Yeah, sure.  Social networking effectively amounts to an Internet equivalent of Wayne’s World‘s Community Access programming, as individuals of all or no backgrounds can promote their very inexpert opinions to captive audiences of fifty or five hundred other people.  Political posts on Facebook are not much different from Grumpy Cat or Epic Fail shares:  distracting “click baits” which grab attention for a few seconds and are quickly forgotten.  The constant stream of damning commentaries on the Keystone pipeline, Barack Obama, Stephen Harper, Iran, Israel, Rob Ford, Democrats, Republicans, Liberals, Conservatives, atheists, believers, pro-choicers, pro-lifers, pro-gunners, anti-gunners, and on and on, have as much to do with traditional debate and dialogue as Twitter feeds have to do with commencement addresses and blog posts have to do with books.  We used to worry about sound-bite politics; through Facebook, politics has entered the realm of the eye-nibble.

What’s baffling is how anyone imagines their posts on such weighty topics as war, the environment, or racism will actually change anyone else’s mind.  Obviously a dramatic image or a well-phrased essay can get people to reconsider their positions:  “Gee, I never thought of it that way,” or “I didn’t know it was that bad.”  But Facebook is about quantity, not quality; mundane images and essays proliferate, and thus fewer of them are powerful enough to have much real influence.  It’s also doubtful whether the most committed Facebook posters are politically active anywhere but online.  Are the men and women earnestly throwing up links to (for example) TruthOut.org, TheOnion.com, rabble.ca, theguardian.co.uk, or georgecaseblog.wordpress.com heading down for bodily appearances at their local constituency office, soup kitchen, or Native Friendship Centre as soon as they log off?  Probably not.  And remember that Facebook is a commercial medium whose members provide the content.  As long as its algorithms can determine personal interests and generate ad revenue, the posts of vegan anarchists and Christian rifle enthusiasts are equally valid; what matters is not what is said but that it’s being said at all, and predictably.

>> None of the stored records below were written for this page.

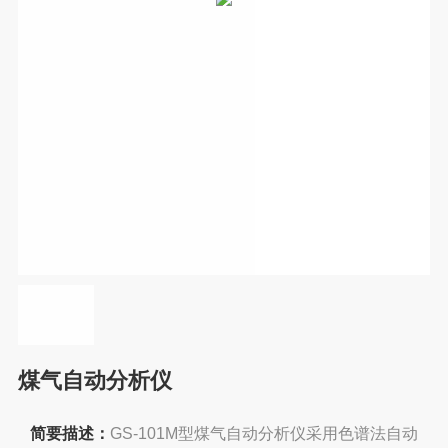
煤气自动分析仪
简要描述：
GS-101M型煤气自动分析仪采用色谱法自动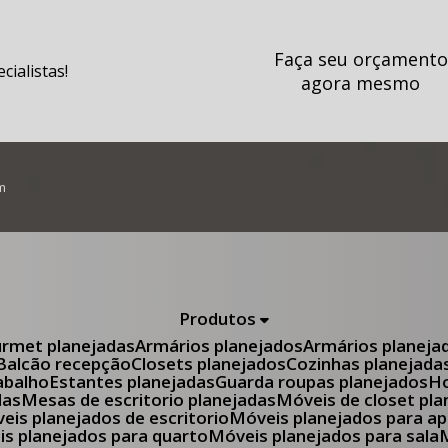
Faça seu orçamento
ialistas!
agora mesmo
m
Produtos
urmet planejadas
Armários planejados
Armários planeja
Balcão recepção
Closets planejados
Cozinhas planejada
abalho
Estantes planejadas
Guarda roupas planejados
das
Mesas de escritorio planejadas
Móveis de closet pl
óveis planejados de escritorio
Móveis planejados para 
eis planejados para quarto
Móveis planejados para sala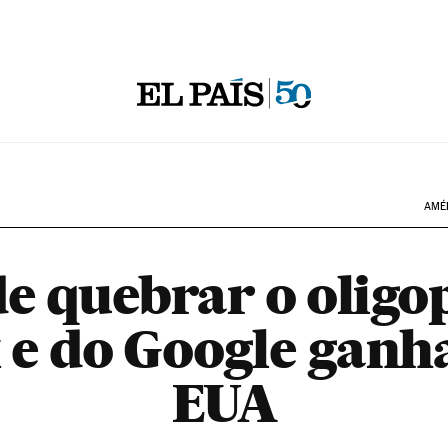
AMÉ
e quebrar o oligo
e do Google ganh
EUA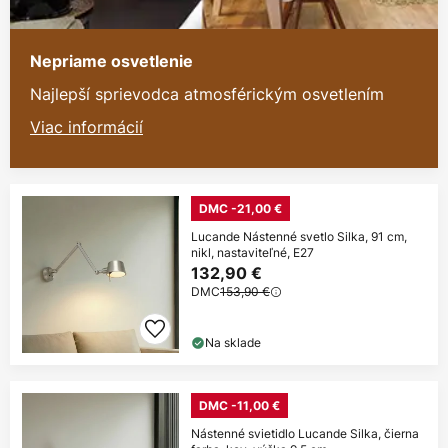
Nepriame osvetlenie
Najlepší sprievodca atmosférickým osvetlením
Viac informácií
DMC -21,00 €
Lucande Nástenné svetlo Silka, 91 cm,
nikl, nastaviteľné, E27
132,90 €
DMC
153,90 €
Na sklade
DMC -11,00 €
Nástenné svietidlo Lucande Silka, čierna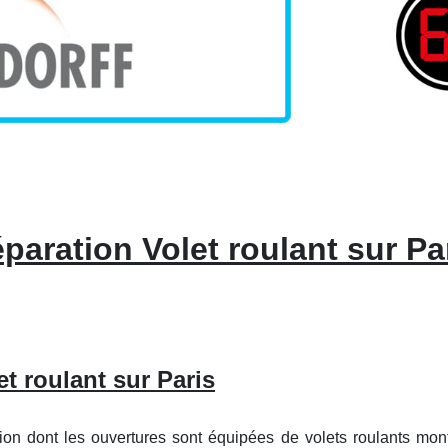
paration Volet roulant sur Pa
et roulant sur Paris
ion dont les ouvertures sont équipées de volets roulants mont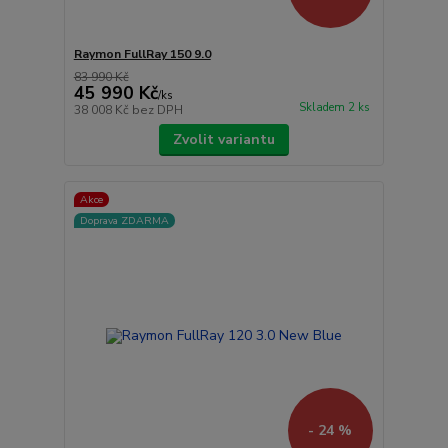
Raymon FullRay 150 9.0
83 990 Kč
45 990 Kč
/
ks
Skladem 2 ks
38 008 Kč
bez DPH
Zvolit variantu
Akce
Doprava ZDARMA
- 24 %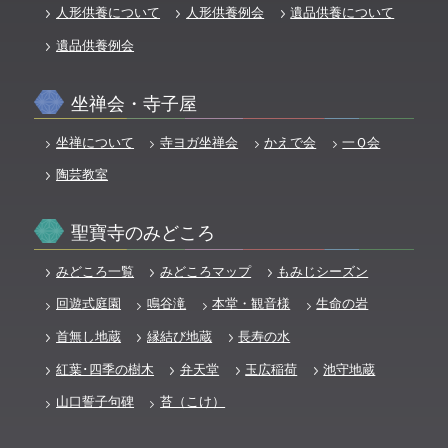
人形供養について
人形供養例会
遺品供養について
遺品供養例会
坐禅会・寺子屋
坐禅について
寺ヨガ坐禅会
かえで会
一Ｑ会
陶芸教室
聖寶寺のみどころ
みどころ一覧
みどころマップ
もみじシーズン
回遊式庭園
鳴谷滝
本堂・観音様
生命の岩
首無し地蔵
縁結び地蔵
長寿の水
紅葉･四季の樹木
弁天堂
玉広稲荷
池守地蔵
山口誓子句碑
苔（こけ）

“Facebook activism succeeds not by motivating people to make a real sacrifice,” social scientist Malcolm Gladwell has written, “but by motivating them to do the things that people do when they are not motivated enough to make a real sacrifice…It makes it easier for activists to express themselves, and harder for that expression to have any impact.”   I’m on Facebook myself and I check it regularly.  But I’ve realized that while Facebook offers the appeal of personal connections and the stimulation of fresh perspectives, it inherently cannot provide the enlightenment of serious reflection.

2 thoughts on “Like It Or Not

  1. You can’t take social media seriously. Being on Facebook is like being at a party — you can’t expect much in-depth conversation. FB is better than a party, though, because you can pick and choose who’s there and who you “listen” to. And you can do it in your jammies.

    • Good point about not taking it too seriously – serves me right for expecting a deeper level of discourse. (Don’t know about you, but I see a lot of “political” posts which seem pretty superficial.) Thanks for reading.